Lukashenko rejeita mediação estrangeira para resolver crise na Bielorrússia

O presidente da Bielorrússia, Alexander Lukashenko, que enfrenta um grande movimento de protesto pós-eleitoral, rejeitou este sábado a possibilidade de mediação estrangeira, proposta em particular pela Polónia e por dois países bálticos, refere a Agência France-Presse (AFP).

"Não precisamos de nenhum governo estrangeiro, de nenhum mediador", disse Lukashenko durante a reunião no Ministério da Defesa, citado pela agência estatal Belta e pela AFP.

Na quarta-feira, a Letónia, a Lituânia e a Polónia propuseram um plano de mediação prevendo a criação de um "conselho nacional" para resolver a crise política em curso na Bielorrússia.

"Sem querer ofender os líderes dessas repúblicas, gostaria de lhes dizer para cuidarem dos seus próprios assuntos", disse o chefe de Estado bielorrusso, citado pela AFP.

Hoje, Alexander Lukashenko encontrou-se com seu homólogo e aliado Vladimir Putin, concordando em continuar a "fortalecer" a união da Rússia e da Bielorrússia, uma aliança intergovernamental entre os dois países.
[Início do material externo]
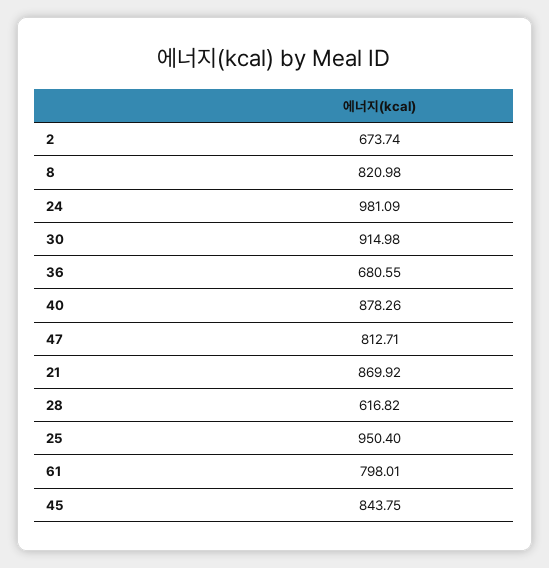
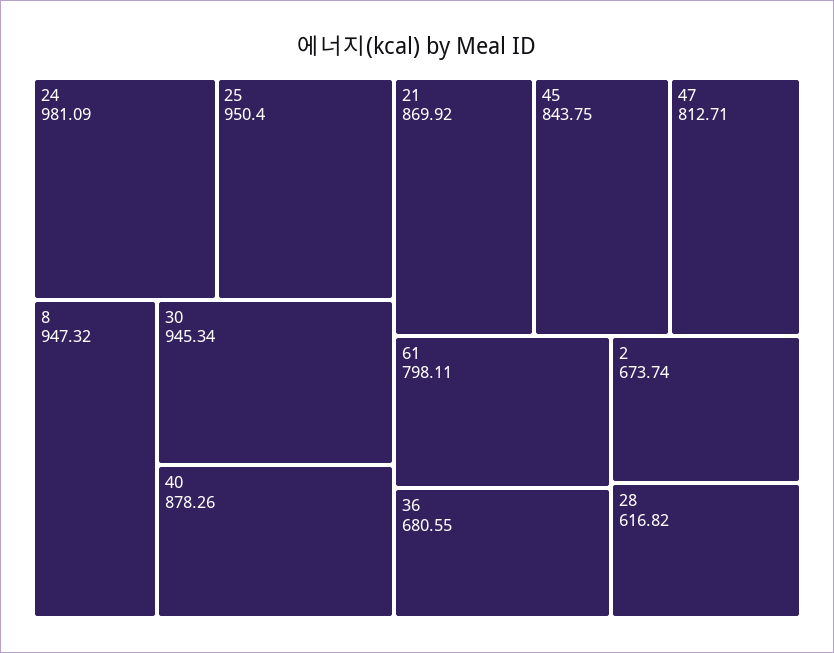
8: 820.98 -> 947.32
30: 914.98 -> 945.34
61: 798.01 -> 798.11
"Não vamos vender o país a ninguém, vamos manter a situação sob controlo", enfatizou Lukashenko.

Segundo a AFP, desde domingo, dezenas de milhares de manifestantes contestaram reeleição de Alexander Lukashenko, denunciando fraudes massivas e a repressão violenta do poder. Trata-se do maior movimento de protesto desde que Lukashenko chegou ao poder em 1994.

Depois de se terem verificado prisões em massa no início da semana, as autoridades deram, no entanto, sinais de recuo. O próprio Alexander Lukashenko apelou a uma "certa contenção", refere a AFP.

A União Europeia anunciou, na sexta-feira, sanções contra os líderes bielorrussos ligados à violência e fraude eleitoral.

Minsk, capital da Bielorrússia, recebeu apoio de Moscovo, que denunciou as tentativas de "interferência estrangeira" com o objetivo de desestabilizar a Bielorrússia, um aliado histórico da Rússia, apesar das tensões recorrentes entre os dois países.

O chefe de Estado bielorrusso tinha acusado Moscovo de querer reduzir seu país à condição de vassalo e de se intrometer nas eleições de 09 de agosto.